Panera is changing how it makes its bread... and it will make its sandwiches taste very different
The popular chain confirmed this week it will shutter all remaining factories within two years as part of a move toward an 'on-demand' baking model.
Instead of mixing and shaping dough in-house, Panera will partner with third-party bakeries that follow its recipes.
The bread will be par-baked, frozen, and then finished in stores throughout the day.
'This new model helps us to have greater availability of the breads our guests love, as well as to ensure quality, while allowing us to expand innovation and variety,' Panera Bread told DailyMail.com.
The change means customers will no longer get bread baked fresh that morning, though Panera insists quality won't be compromised.
The closures are part of a broader turnaround strategy led by new CEO Paul Carbone, which includes a major menu revamp.
Facilities in Lenexa, Kansas, and Greensboro, North Carolina, will be among the first to close — impacting nearly 150 workers.
The company has already shut down other dough facilities in California, Texas, Arizona, Georgia, Colorado, and Washington.
Roughly 350 employees were laid off last year.
With its existing centralized Fresh Dough Facilities, dough is prepped and then sent to 2,200 locations to be baked fresh daily.
The new model shifts all early prep to external partners who will then deliver it frozen to stores.
Panera says laid-off workers will be offered job fairs, benefits, and reassignment opportunities.
The changes come as Panera battles slumping sales, which fell 5 percent last year to $6.1 billion.
It also follows the nationwide removal of its controversial Charged Lemonade after the drink was linked to multiple deaths.
Despite the shake-up, Panera says great bread will remain 'at the heart of the Panera experience.'
The chain was also forced to phase out its controversial Charged Lemonade from stores nationwide after the drinks were linked to several deaths, including Sarah Katz, who had a pre-existing heart condition before her death in 2022.
The brand is now part of parent company Panera Brands, which also owns Caribou Coffee and Einstein Bros.
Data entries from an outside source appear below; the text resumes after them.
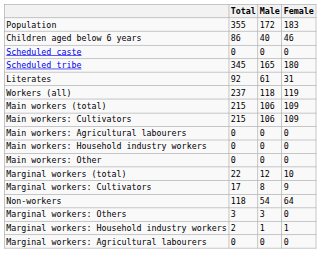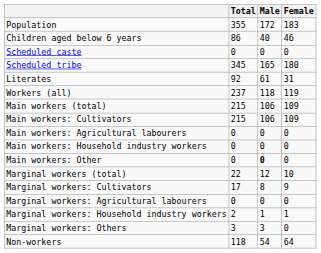Main workers: Other | Male: normal -> bold
rows swapped: Marginal workers: Agricultural labourers <-> Non-workers
rows swapped: Marginal workers: Household industry workers <-> Marginal workers: Others
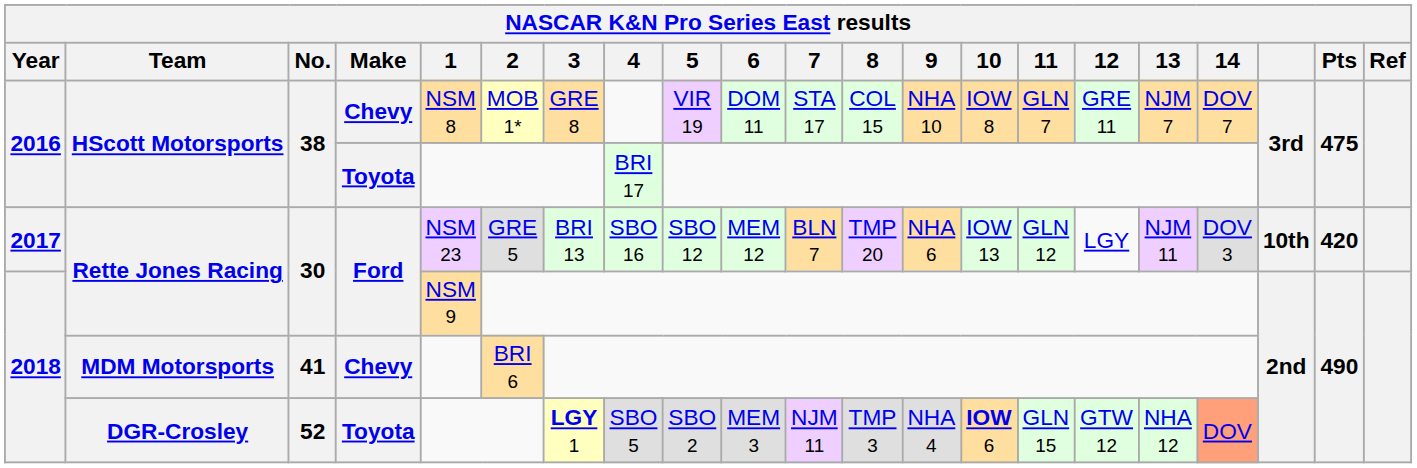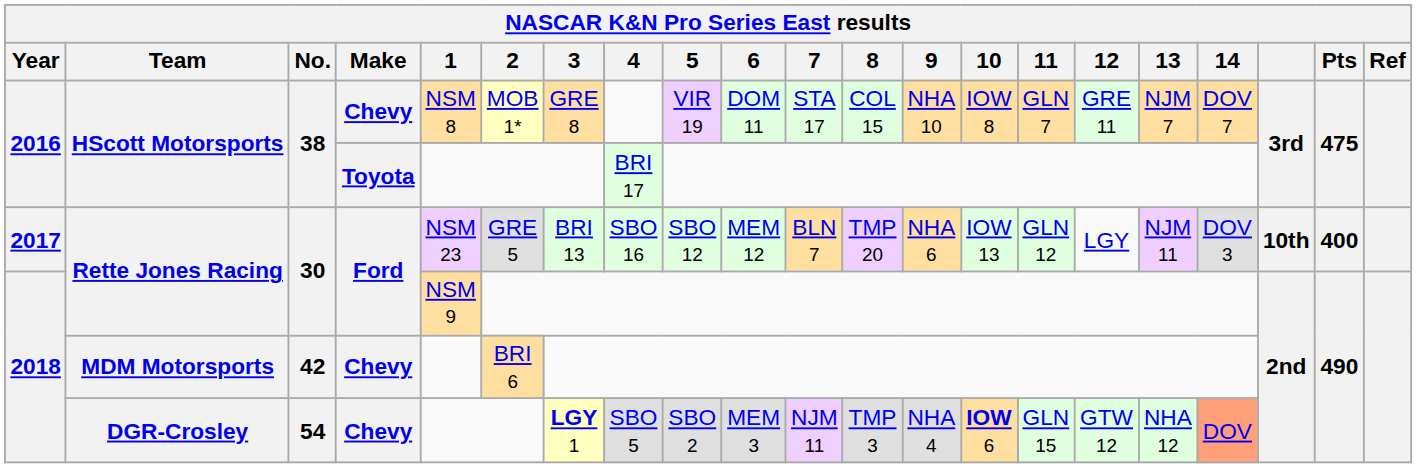2017 / Rette Jones Racing | Pts: 420 -> 400
MDM Motorsports | No.: 41 -> 42
DGR-Crosley | No.: 52 -> 54
DGR-Crosley | Make: Toyota -> Chevy
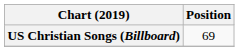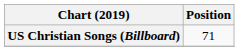US Christian Songs (Billboard) | Position: 69 -> 71
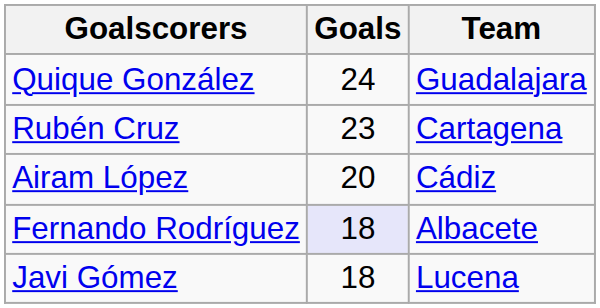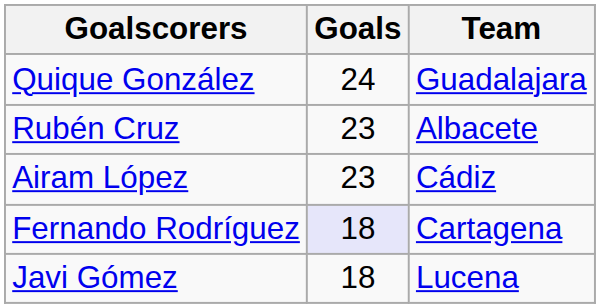Rubén Cruz | Team: Cartagena -> Albacete
Airam López | Goals: 20 -> 23
Fernando Rodríguez | Team: Albacete -> Cartagena
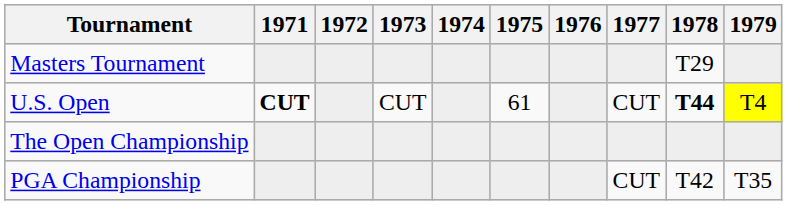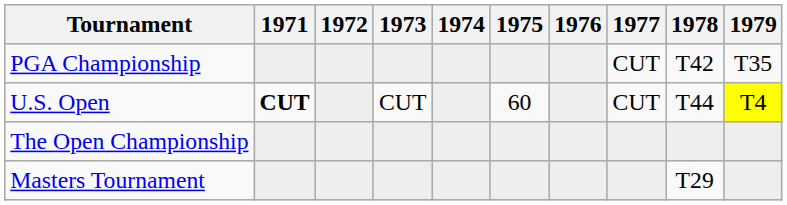rows swapped: Masters Tournament <-> PGA Championship
U.S. Open | 1975: 61 -> 60
U.S. Open | 1978: bold -> normal
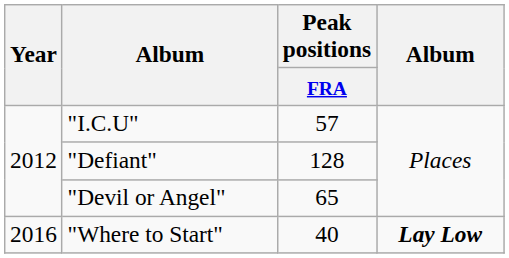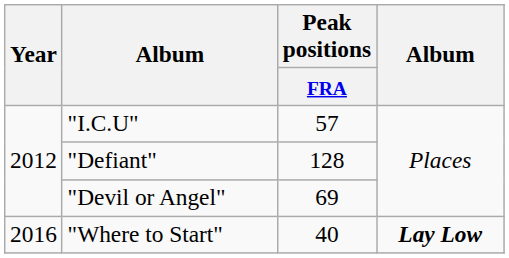"Devil or Angel" | Peak positions / FRA: 65 -> 69
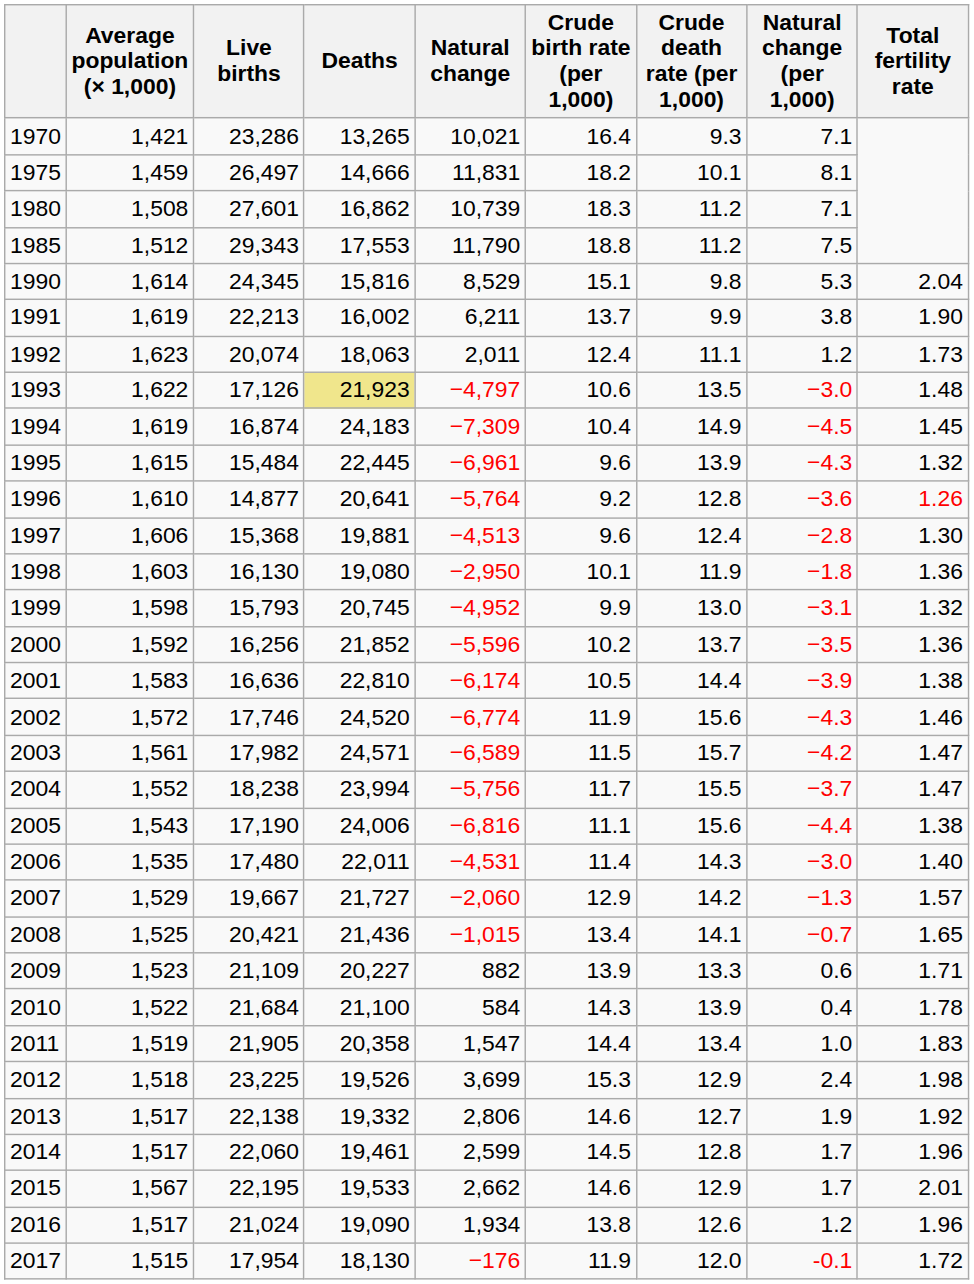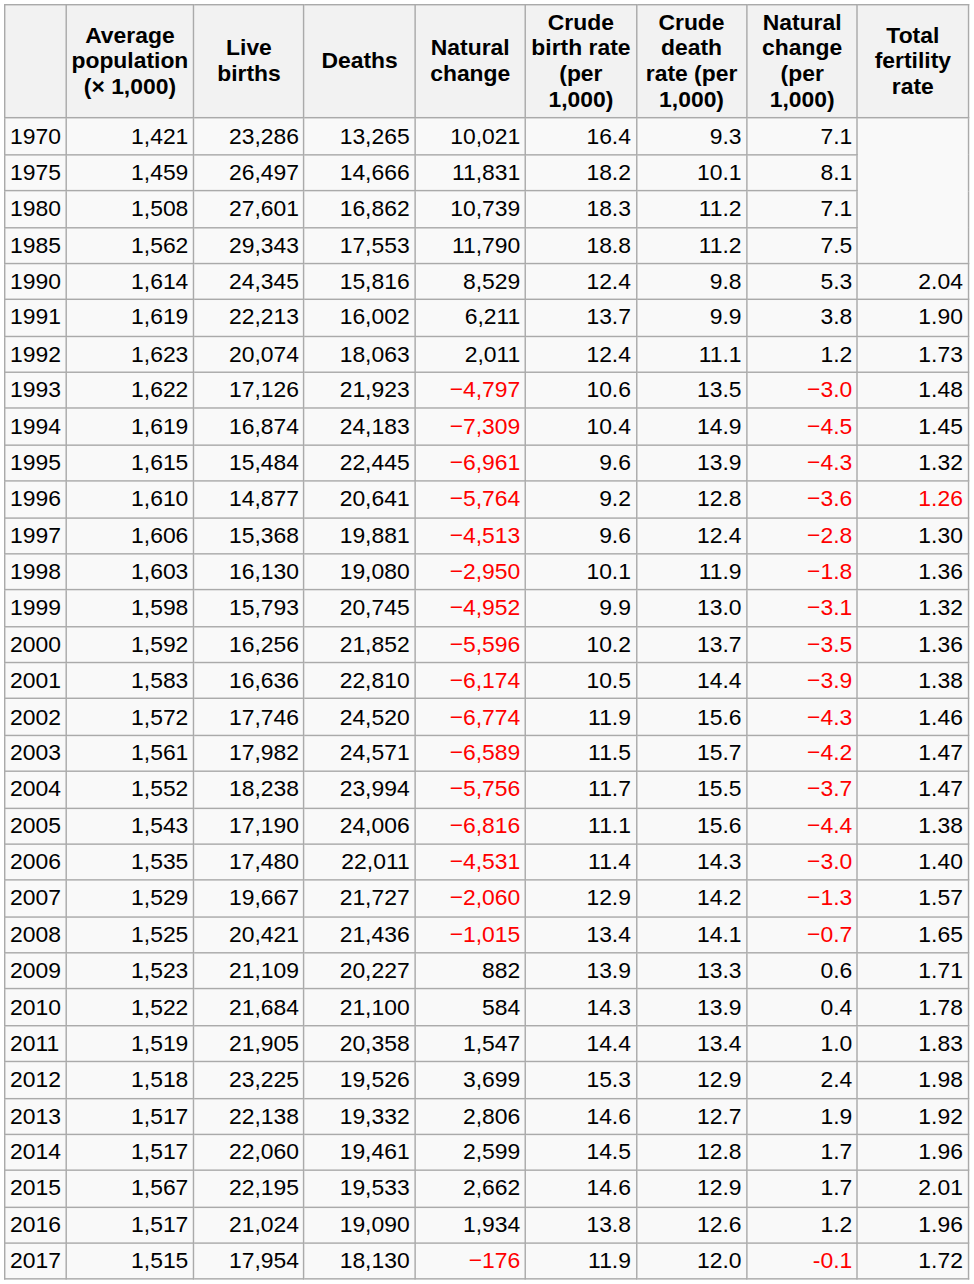1985 | Average population (× 1,000): 1,512 -> 1,562
1990 | Crude birth rate (per 1,000): 15.1 -> 12.4
1993 | Deaths: khaki background -> no background
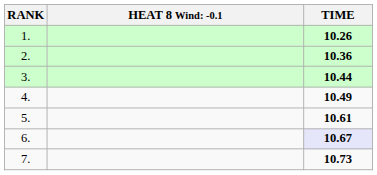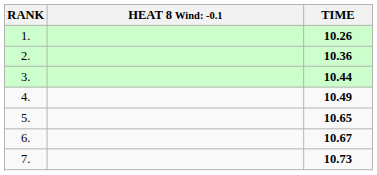5. | TIME: 10.61 -> 10.65
6. | TIME: lavender background -> no background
Bagels and is owned by Luxembourg-based conglomerate JAB Holding.
CEO José Alberto Dueñas stepped down in January, and Paul Carbone, the company's CFO, has been named interim CEO while the board searches for a permanent replacement.
Meanwhile, rival Subway quietly shuttered 631 locations last year. It means the chain has fewer than 20,000 locations in the US for the first time in 20 years.
It marks the eighth straight year Subway has shuttered restaurants in its home country. It peaked at around 27,000 stores in 2015.
Despite the decline, Subway still holds the title of America's largest restaurant chain by location count.